Chega entregou nova proposta para constituição de comissão parlamentar de inquérito a Luís Neves
O Chega entregou na Assembleia da República, esta sexta-feira, 18 de setembro, um novo requerimento para a constituição de uma comissão parlamentar de inquérito (CPI) sobre a atuação de Luís Neves como diretor da Polícia Judiciária. Segundo a agência Lusa, a nova proposta mantém o intervalo temporal e especifica mais o objeto do inquérito.
Na passada quinta-feira, André Ventura reuniu-se com o presidente da Assembleia da República, José Pedro Aguiar-Branco, depois do requerimento do Chega para a criação da CPI ter sido recusado no dia anterior, conforme noticiou o DN.
Em termos temporais, o Chega mantém que a investigação abranja os anos todos em que Luís Neves foi diretor nacional da PJ, entre 2018 e 2026. Quanto ao objeto, especifica mais as matérias alvo de investigação.
O Chega quer "apurar os procedimentos e decisões adotados no âmbito da Polícia Judiciária" por Luís Neves, explicitando em 11 alíneas essas ações.

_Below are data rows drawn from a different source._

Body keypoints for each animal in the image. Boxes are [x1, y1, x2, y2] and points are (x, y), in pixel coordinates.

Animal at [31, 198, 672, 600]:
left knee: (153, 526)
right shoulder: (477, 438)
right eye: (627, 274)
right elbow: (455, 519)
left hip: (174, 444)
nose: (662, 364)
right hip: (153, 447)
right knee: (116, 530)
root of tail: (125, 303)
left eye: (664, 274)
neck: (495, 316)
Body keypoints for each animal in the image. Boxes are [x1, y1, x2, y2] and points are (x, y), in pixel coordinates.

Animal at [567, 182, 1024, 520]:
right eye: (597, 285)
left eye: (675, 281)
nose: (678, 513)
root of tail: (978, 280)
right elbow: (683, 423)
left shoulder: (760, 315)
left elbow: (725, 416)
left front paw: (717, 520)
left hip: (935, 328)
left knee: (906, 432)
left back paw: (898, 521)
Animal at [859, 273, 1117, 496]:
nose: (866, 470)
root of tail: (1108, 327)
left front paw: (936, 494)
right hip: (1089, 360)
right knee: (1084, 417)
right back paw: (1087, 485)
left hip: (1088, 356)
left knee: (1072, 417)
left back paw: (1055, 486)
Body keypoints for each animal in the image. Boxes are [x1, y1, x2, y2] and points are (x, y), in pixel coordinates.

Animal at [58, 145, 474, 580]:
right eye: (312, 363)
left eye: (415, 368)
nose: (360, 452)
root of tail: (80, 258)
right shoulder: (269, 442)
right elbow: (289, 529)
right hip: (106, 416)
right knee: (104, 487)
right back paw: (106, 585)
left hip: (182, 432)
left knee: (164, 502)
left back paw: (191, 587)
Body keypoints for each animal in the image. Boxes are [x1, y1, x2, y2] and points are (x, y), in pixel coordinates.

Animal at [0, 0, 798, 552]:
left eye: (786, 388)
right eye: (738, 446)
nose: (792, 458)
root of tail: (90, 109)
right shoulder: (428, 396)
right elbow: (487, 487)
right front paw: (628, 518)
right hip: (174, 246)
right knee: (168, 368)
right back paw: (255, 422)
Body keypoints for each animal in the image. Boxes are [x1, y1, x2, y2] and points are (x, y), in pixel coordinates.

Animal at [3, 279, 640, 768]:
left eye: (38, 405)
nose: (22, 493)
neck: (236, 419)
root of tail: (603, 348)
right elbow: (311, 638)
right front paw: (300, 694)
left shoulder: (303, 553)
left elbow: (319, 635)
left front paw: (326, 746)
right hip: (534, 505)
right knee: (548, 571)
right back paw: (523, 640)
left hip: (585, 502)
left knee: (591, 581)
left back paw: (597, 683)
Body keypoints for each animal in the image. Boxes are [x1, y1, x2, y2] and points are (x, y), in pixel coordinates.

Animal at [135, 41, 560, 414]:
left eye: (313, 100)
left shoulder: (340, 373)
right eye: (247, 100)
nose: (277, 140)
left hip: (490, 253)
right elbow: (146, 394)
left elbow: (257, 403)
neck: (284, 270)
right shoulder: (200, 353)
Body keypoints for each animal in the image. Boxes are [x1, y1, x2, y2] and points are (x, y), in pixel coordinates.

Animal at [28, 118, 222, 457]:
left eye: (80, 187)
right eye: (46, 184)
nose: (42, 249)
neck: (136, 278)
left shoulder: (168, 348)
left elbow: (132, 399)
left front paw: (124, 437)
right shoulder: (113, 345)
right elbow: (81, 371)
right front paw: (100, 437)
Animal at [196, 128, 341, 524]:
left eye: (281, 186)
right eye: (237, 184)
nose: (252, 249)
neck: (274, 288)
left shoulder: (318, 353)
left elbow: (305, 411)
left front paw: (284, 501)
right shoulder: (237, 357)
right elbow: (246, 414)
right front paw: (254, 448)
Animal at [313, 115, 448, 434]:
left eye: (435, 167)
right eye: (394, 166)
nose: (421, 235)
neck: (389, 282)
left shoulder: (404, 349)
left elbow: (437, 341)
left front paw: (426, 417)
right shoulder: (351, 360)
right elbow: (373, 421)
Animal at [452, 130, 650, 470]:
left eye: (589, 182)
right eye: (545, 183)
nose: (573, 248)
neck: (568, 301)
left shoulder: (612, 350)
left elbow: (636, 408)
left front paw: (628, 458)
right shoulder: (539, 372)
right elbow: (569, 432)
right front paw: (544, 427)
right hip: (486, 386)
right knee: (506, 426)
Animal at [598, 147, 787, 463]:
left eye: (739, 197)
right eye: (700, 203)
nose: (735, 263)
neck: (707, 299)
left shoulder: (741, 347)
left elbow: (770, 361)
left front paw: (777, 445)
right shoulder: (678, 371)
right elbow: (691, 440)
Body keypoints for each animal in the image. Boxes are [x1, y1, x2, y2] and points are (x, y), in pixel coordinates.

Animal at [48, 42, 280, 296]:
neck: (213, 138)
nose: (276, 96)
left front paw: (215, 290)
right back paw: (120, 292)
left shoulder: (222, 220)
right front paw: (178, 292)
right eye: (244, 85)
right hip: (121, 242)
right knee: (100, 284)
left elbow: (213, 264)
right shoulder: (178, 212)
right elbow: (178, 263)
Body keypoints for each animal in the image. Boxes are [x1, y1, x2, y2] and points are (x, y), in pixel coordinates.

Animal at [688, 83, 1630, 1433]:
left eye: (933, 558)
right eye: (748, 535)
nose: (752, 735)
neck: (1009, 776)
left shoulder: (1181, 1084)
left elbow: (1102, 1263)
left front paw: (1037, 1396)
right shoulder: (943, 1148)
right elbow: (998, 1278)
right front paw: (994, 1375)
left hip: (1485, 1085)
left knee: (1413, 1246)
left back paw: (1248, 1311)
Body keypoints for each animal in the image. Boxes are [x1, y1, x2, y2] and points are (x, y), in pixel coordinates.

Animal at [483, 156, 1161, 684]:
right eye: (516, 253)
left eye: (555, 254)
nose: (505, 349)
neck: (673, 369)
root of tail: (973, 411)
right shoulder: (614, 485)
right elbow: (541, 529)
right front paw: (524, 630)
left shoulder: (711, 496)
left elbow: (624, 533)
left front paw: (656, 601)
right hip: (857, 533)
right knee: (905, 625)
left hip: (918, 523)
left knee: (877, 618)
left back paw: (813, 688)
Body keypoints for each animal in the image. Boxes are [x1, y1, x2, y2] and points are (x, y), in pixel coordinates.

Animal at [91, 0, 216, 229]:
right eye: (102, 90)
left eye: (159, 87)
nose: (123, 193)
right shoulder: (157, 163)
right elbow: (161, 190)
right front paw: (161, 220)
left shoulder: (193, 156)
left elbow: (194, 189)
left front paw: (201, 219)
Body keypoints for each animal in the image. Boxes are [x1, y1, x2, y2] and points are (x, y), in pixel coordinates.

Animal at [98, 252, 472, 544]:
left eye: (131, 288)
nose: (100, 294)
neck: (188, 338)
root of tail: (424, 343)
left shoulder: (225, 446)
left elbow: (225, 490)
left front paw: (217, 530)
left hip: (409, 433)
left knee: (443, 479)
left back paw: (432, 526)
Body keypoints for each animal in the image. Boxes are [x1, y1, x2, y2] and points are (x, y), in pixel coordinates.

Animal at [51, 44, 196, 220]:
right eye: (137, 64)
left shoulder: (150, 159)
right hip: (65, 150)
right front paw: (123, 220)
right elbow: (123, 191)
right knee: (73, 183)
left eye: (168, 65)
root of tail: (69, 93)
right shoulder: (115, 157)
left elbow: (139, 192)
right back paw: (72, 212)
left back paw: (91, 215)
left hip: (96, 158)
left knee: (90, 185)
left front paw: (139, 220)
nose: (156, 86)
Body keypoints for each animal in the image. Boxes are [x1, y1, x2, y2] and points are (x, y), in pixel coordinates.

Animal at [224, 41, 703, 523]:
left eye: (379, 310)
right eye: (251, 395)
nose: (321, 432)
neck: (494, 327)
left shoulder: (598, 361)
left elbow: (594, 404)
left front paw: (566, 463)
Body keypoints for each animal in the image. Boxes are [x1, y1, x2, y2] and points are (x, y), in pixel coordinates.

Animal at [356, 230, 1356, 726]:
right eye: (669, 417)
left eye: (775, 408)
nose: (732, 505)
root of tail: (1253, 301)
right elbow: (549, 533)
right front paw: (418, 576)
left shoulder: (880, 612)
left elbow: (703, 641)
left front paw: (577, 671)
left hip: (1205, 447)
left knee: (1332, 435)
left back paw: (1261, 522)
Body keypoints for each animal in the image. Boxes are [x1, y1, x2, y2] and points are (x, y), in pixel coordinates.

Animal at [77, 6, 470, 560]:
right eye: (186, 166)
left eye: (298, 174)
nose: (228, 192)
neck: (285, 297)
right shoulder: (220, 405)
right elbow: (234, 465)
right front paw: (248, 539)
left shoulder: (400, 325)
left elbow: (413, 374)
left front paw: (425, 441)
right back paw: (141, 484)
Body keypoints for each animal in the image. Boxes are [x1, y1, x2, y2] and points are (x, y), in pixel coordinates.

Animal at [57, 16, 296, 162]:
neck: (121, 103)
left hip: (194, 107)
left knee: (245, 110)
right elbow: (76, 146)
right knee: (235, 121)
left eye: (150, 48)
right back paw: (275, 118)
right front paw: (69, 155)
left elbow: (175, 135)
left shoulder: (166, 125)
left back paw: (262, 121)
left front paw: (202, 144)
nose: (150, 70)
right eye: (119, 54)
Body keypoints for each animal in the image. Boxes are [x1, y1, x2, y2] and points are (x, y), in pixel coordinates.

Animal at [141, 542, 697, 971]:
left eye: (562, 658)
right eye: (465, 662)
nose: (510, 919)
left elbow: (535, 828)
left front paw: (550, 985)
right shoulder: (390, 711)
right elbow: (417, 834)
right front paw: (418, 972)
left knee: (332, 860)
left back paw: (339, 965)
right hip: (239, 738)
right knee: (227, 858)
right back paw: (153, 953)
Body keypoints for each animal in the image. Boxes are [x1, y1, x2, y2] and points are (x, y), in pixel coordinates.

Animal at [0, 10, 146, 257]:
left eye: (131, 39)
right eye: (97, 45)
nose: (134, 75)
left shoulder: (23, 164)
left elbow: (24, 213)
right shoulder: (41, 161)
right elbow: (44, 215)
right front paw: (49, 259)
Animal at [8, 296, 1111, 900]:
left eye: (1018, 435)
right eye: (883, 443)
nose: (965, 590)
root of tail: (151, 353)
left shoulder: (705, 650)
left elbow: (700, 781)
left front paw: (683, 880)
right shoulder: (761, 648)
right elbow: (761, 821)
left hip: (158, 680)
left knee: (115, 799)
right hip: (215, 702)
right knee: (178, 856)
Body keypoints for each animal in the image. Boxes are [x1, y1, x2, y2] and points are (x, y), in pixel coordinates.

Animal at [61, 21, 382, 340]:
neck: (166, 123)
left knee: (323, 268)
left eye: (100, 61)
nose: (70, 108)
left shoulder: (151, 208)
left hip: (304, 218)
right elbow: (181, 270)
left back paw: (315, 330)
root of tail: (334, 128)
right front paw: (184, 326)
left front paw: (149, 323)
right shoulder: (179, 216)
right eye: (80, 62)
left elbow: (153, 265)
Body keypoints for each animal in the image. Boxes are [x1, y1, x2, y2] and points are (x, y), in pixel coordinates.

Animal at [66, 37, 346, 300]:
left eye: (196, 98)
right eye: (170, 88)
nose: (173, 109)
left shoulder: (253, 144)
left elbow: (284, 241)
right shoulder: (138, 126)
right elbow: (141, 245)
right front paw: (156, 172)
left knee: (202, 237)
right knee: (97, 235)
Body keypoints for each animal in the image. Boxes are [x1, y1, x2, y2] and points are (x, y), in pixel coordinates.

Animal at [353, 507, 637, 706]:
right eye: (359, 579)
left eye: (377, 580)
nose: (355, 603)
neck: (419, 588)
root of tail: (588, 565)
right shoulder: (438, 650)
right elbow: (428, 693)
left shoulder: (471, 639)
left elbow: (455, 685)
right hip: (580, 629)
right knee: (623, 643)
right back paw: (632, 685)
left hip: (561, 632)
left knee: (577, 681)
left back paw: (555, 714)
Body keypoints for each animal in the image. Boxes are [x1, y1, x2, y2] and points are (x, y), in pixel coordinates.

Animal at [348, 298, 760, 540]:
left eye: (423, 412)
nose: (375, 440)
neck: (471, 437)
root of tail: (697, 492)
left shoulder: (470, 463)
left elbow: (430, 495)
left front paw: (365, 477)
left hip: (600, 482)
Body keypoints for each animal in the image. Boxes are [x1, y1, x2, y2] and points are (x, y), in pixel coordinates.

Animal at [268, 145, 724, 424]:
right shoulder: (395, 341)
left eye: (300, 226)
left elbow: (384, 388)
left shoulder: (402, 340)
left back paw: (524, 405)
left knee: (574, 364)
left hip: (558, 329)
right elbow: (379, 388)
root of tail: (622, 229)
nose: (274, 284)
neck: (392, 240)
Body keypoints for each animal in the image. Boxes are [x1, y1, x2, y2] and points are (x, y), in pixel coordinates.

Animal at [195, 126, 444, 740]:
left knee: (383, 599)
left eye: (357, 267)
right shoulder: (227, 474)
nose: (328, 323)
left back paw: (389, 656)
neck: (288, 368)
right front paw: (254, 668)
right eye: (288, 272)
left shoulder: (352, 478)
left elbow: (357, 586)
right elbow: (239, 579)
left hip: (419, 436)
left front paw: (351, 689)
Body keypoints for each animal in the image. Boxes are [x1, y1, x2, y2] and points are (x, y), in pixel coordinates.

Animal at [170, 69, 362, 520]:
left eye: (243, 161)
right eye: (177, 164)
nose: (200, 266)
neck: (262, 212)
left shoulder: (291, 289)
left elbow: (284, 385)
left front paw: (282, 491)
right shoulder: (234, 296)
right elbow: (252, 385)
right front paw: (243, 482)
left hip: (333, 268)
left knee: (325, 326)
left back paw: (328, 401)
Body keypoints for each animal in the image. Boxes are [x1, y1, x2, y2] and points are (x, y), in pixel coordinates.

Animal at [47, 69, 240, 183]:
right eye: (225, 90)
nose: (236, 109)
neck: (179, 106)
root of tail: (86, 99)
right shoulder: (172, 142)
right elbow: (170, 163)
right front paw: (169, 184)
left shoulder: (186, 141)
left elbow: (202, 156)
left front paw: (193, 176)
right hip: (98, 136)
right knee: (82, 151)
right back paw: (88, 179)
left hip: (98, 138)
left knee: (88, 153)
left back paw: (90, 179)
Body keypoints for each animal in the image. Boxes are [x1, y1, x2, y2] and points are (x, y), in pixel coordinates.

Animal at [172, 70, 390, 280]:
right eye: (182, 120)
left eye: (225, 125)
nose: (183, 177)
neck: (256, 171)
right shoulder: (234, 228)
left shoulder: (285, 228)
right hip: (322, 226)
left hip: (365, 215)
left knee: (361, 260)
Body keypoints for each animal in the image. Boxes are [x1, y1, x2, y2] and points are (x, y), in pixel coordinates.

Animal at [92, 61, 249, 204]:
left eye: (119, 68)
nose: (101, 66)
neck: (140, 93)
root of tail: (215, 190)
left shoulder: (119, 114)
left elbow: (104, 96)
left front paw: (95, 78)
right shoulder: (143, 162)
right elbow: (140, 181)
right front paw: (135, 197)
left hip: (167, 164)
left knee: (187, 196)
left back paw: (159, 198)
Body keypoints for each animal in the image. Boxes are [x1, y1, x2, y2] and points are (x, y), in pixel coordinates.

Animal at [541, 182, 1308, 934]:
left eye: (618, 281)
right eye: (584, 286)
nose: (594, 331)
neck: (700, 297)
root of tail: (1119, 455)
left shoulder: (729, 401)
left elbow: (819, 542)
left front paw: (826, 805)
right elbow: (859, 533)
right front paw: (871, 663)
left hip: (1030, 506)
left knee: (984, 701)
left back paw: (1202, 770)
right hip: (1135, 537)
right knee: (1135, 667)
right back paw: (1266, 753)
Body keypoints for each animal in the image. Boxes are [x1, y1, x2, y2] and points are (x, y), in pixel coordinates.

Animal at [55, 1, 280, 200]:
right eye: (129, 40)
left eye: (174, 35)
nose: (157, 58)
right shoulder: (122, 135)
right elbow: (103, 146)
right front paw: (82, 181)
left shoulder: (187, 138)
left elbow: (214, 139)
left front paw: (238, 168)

O partido liderado por André Ventura quer verificar os procedimentos internos quanto à entrega e destino de bens apreendidos no âmbito da investigação Pacoba; apurar se houve "condicionamento ou interferência na atividade jornalística" na sequência investigação jornalística às obras efetuadas pela ConstruBarcelos no imóvel de Luís Neves no Alentejo e avaliar procedimentos adotados pela PJ relativamente à "apreensão, guarda, custódia e destino de uma carteira de criptoativos, designadamente bitcoins, que acabou por desaparecer".
O Chega pretende ainda analisar todos os procedimentos internos adotados relativos à apreensão e "posterior desaparecimento de cerca de 200 armas"; investigar a utilização de veículos automóveis afetos à atividade operacional da PJ; aferir a fuga de informações sensíveis sobre a identidade de inspetores da PJ e agentes do SIS e avaliar possíveis conflitos de interesses entre Luís Neves e entidades prestadoras de serviços à Polícia Judiciária.
Além disso, explicita que quer analisar os contratos adjudicados à Construbarcelos; avaliar se houve ou não conflitos de interesse na contratação da empresa para a realização de obras particulares na casa de Luís Neves e saber quais foram as "orientações gerais de gestão e de fiscalização da atividade de gestão da Polícia Judiciária entre 2018- 2026. Finalmente, propõe "apurar se, na sequência do afastamento da Polícia Judiciária da investigação da Operação Influencer, a tutela da Polícia Judiciária terá questionado o Diretor Nacional Luís Neves sobre quais as explicações lhe foram dadas para uma tal decisão", lê-se no requerimento.
André Ventura, informa o Chega, fará uma declaração esta sábado ao final da tarde, na sede do Chega Madeira, sobre o novo requerimento da CPI a Luís Neves.